Ação conjunta da Polícia Militar e Polícia Rodoviária Federal (PRF) resultou na apreensão de 251 tabletes de substâncias análogas à maconha e pasta base de cocaína, na tarde desta quarta-feira (10.6), na BR-364, em Diamantino. As drogas estavam escondidas em um fundo falso de um caminhão baú e o motorista do veículo foi preso por tráfico de drogas.
Conforme o boletim de ocorrência, a equipe militar foi acionada por agentes da PRF para abordagem a um veículo em suspeita, que transitava pela rodovia federal, em sentido a Diamantino.

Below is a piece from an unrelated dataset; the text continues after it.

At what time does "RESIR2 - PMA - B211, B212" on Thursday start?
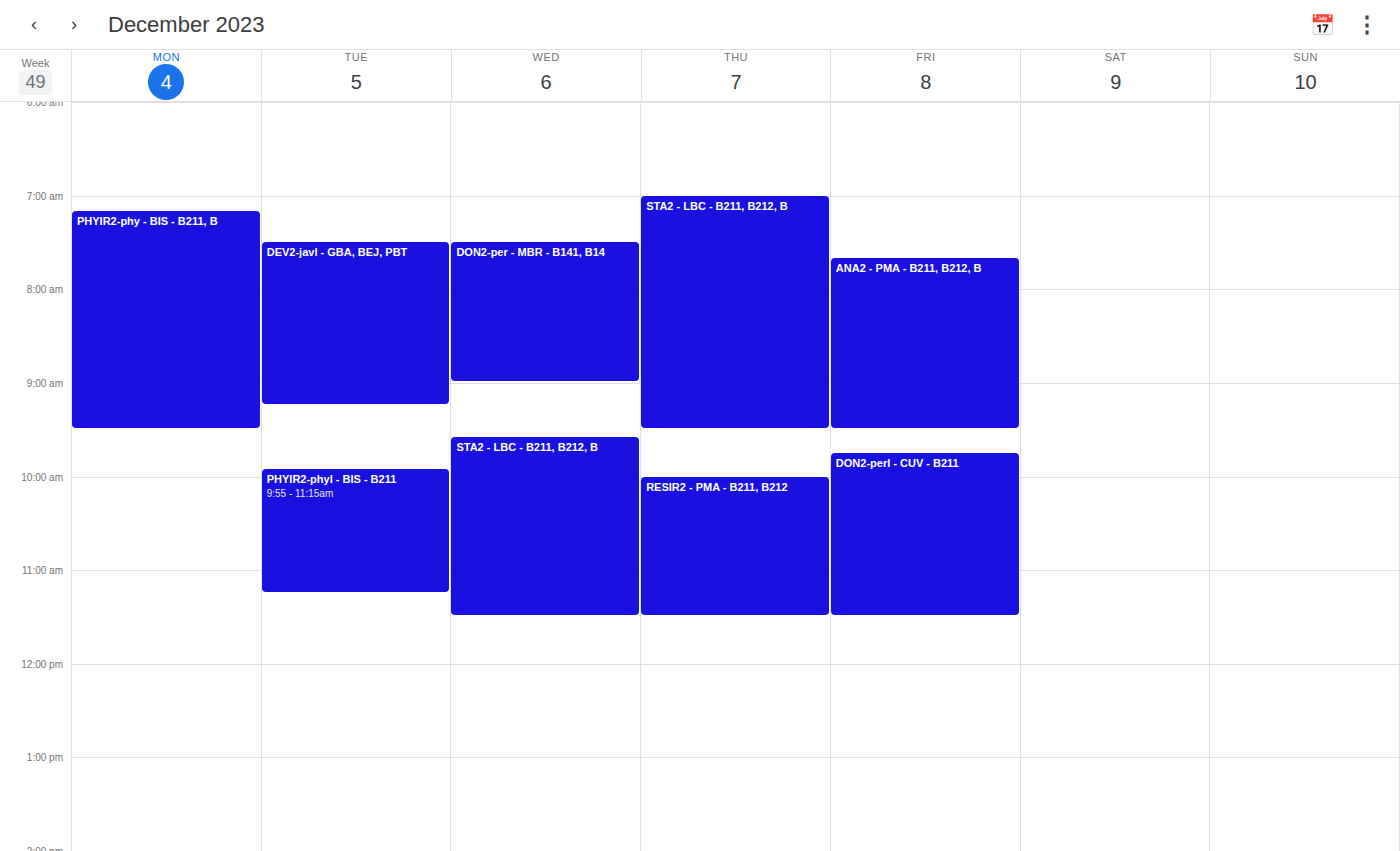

Durante conversa inicial com o motorista do caminhão, ele apresentou informações desencontradas sobre o que seria o destino e trajeto de sua viagem.
Ainda na abordagem, os policiais sentiram um forte odor de entorpecente e iniciaram uma vistoria minuciosa ao caminhão, identificando que o automóvel estava com um compartimento oculto na região onde iria a carga.
As equipes retiraram o fundo falso e localizaram a quantia de 199 tabletes de maconha e 52 tabletes de pasta base. O suspeito não se pronunciou sobre qual seria a procedência da droga.
Diante da situação, o suspeito recebeu voz de prisão e o caminhão foi apreendido. Todo o material foi levado para a delegacia mais próxima para registro da ocorrência e demais providências.